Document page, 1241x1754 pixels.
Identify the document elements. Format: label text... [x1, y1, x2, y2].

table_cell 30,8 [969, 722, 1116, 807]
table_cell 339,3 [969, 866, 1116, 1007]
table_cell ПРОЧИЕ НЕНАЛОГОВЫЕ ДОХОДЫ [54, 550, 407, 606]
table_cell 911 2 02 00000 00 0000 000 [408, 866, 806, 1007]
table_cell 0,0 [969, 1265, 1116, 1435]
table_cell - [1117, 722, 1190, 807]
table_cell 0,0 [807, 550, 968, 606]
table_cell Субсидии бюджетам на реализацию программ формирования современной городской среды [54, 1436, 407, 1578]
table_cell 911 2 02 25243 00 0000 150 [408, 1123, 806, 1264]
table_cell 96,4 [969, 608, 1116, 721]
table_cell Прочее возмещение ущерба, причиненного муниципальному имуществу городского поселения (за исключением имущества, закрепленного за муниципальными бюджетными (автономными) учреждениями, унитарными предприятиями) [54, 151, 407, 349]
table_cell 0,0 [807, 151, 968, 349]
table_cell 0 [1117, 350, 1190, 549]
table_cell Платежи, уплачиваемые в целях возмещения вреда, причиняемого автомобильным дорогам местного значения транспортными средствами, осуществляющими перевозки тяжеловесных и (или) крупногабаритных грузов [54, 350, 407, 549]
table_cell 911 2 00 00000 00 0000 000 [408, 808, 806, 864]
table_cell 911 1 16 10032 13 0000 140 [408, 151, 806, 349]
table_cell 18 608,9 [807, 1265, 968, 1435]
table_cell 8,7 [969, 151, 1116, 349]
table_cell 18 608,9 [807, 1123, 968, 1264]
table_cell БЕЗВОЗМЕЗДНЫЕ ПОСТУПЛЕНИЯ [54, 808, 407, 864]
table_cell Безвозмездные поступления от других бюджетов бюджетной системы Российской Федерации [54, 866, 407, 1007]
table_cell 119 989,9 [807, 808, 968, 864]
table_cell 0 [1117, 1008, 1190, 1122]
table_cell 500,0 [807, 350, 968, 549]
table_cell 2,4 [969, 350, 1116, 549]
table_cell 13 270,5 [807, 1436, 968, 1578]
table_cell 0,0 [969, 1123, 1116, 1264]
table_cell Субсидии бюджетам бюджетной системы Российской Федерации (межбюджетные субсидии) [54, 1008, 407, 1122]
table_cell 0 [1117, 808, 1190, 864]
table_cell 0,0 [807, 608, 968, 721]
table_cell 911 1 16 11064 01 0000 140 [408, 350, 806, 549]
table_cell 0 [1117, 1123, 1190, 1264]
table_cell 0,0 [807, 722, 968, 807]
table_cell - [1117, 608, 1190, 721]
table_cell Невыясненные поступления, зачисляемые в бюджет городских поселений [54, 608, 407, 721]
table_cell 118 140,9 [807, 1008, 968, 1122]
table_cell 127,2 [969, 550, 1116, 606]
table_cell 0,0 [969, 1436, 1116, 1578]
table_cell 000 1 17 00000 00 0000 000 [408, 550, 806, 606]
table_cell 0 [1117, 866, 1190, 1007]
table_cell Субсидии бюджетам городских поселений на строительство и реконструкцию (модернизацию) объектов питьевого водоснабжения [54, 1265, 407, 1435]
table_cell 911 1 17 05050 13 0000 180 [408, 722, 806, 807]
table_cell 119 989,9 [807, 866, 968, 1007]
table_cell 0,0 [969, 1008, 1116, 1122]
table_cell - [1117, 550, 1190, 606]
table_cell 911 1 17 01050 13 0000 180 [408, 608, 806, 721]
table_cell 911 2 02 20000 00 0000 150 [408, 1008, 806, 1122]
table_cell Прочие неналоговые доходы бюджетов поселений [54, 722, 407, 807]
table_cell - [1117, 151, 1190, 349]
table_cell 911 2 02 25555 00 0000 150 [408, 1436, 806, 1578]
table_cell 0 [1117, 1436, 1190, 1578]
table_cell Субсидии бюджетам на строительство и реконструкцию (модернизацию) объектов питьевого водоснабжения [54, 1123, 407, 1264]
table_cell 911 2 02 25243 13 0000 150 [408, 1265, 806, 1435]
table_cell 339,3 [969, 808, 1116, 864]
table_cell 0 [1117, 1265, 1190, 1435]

· · · · ·

Your reply should be the material above, repeated word for word.

TASK RESULT:
Document page, 1241x1754 pixels.
Identify the document elements. Format: label text... [x1, y1, x2, y2].

table_cell 30,8 [969, 722, 1116, 807]
table_cell 339,3 [969, 866, 1116, 1007]
table_cell ПРОЧИЕ НЕНАЛОГОВЫЕ ДОХОДЫ [54, 550, 407, 606]
table_cell 911 2 02 00000 00 0000 000 [408, 866, 806, 1007]
table_cell 0,0 [969, 1265, 1116, 1435]
table_cell - [1117, 722, 1190, 807]
table_cell 0,0 [807, 550, 968, 606]
table_cell Субсидии бюджетам на реализацию программ формирования современной городской среды [54, 1436, 407, 1578]
table_cell 911 2 02 25243 00 0000 150 [408, 1123, 806, 1264]
table_cell 96,4 [969, 608, 1116, 721]
table_cell Прочее возмещение ущерба, причиненного муниципальному имуществу городского поселения (за исключением имущества, закрепленного за муниципальными бюджетными (автономными) учреждениями, унитарными предприятиями) [54, 151, 407, 349]
table_cell 0,0 [807, 151, 968, 349]
table_cell 0 [1117, 350, 1190, 549]
table_cell Платежи, уплачиваемые в целях возмещения вреда, причиняемого автомобильным дорогам местного значения транспортными средствами, осуществляющими перевозки тяжеловесных и (или) крупногабаритных грузов [54, 350, 407, 549]
table_cell 911 2 00 00000 00 0000 000 [408, 808, 806, 864]
table_cell 911 1 16 10032 13 0000 140 [408, 151, 806, 349]
table_cell 18 608,9 [807, 1265, 968, 1435]
table_cell 8,7 [969, 151, 1116, 349]
table_cell 18 608,9 [807, 1123, 968, 1264]
table_cell БЕЗВОЗМЕЗДНЫЕ ПОСТУПЛЕНИЯ [54, 808, 407, 864]
table_cell Безвозмездные поступления от других бюджетов бюджетной системы Российской Федерации [54, 866, 407, 1007]
table_cell 119 989,9 [807, 808, 968, 864]
table_cell 0 [1117, 1008, 1190, 1122]
table_cell 500,0 [807, 350, 968, 549]
table_cell 2,4 [969, 350, 1116, 549]
table_cell 13 270,5 [807, 1436, 968, 1578]
table_cell 0,0 [969, 1123, 1116, 1264]
table_cell Субсидии бюджетам бюджетной системы Российской Федерации (межбюджетные субсидии) [54, 1008, 407, 1122]
table_cell 0 [1117, 808, 1190, 864]
table_cell 0,0 [807, 608, 968, 721]
table_cell 911 1 16 11064 01 0000 140 [408, 350, 806, 549]
table_cell 0 [1117, 1123, 1190, 1264]
table_cell 0,0 [807, 722, 968, 807]
table_cell - [1117, 608, 1190, 721]
table_cell Невыясненные поступления, зачисляемые в бюджет городских поселений [54, 608, 407, 721]
table_cell 118 140,9 [807, 1008, 968, 1122]
table_cell 127,2 [969, 550, 1116, 606]
table_cell 0,0 [969, 1436, 1116, 1578]
table_cell 000 1 17 00000 00 0000 000 [408, 550, 806, 606]
table_cell 0 [1117, 866, 1190, 1007]
table_cell Субсидии бюджетам городских поселений на строительство и реконструкцию (модернизацию) объектов питьевого водоснабжения [54, 1265, 407, 1435]
table_cell 911 1 17 05050 13 0000 180 [408, 722, 806, 807]
table_cell 119 989,9 [807, 866, 968, 1007]
table_cell 0,0 [969, 1008, 1116, 1122]
table_cell - [1117, 550, 1190, 606]
table_cell 911 1 17 01050 13 0000 180 [408, 608, 806, 721]
table_cell 911 2 02 20000 00 0000 150 [408, 1008, 806, 1122]
table_cell Прочие неналоговые доходы бюджетов поселений [54, 722, 407, 807]
table_cell - [1117, 151, 1190, 349]
table_cell 911 2 02 25555 00 0000 150 [408, 1436, 806, 1578]
table_cell 0 [1117, 1436, 1190, 1578]
table_cell Субсидии бюджетам на строительство и реконструкцию (модернизацию) объектов питьевого водоснабжения [54, 1123, 407, 1264]
table_cell 911 2 02 25243 13 0000 150 [408, 1265, 806, 1435]
table_cell 339,3 [969, 808, 1116, 864]
table_cell 0 [1117, 1265, 1190, 1435]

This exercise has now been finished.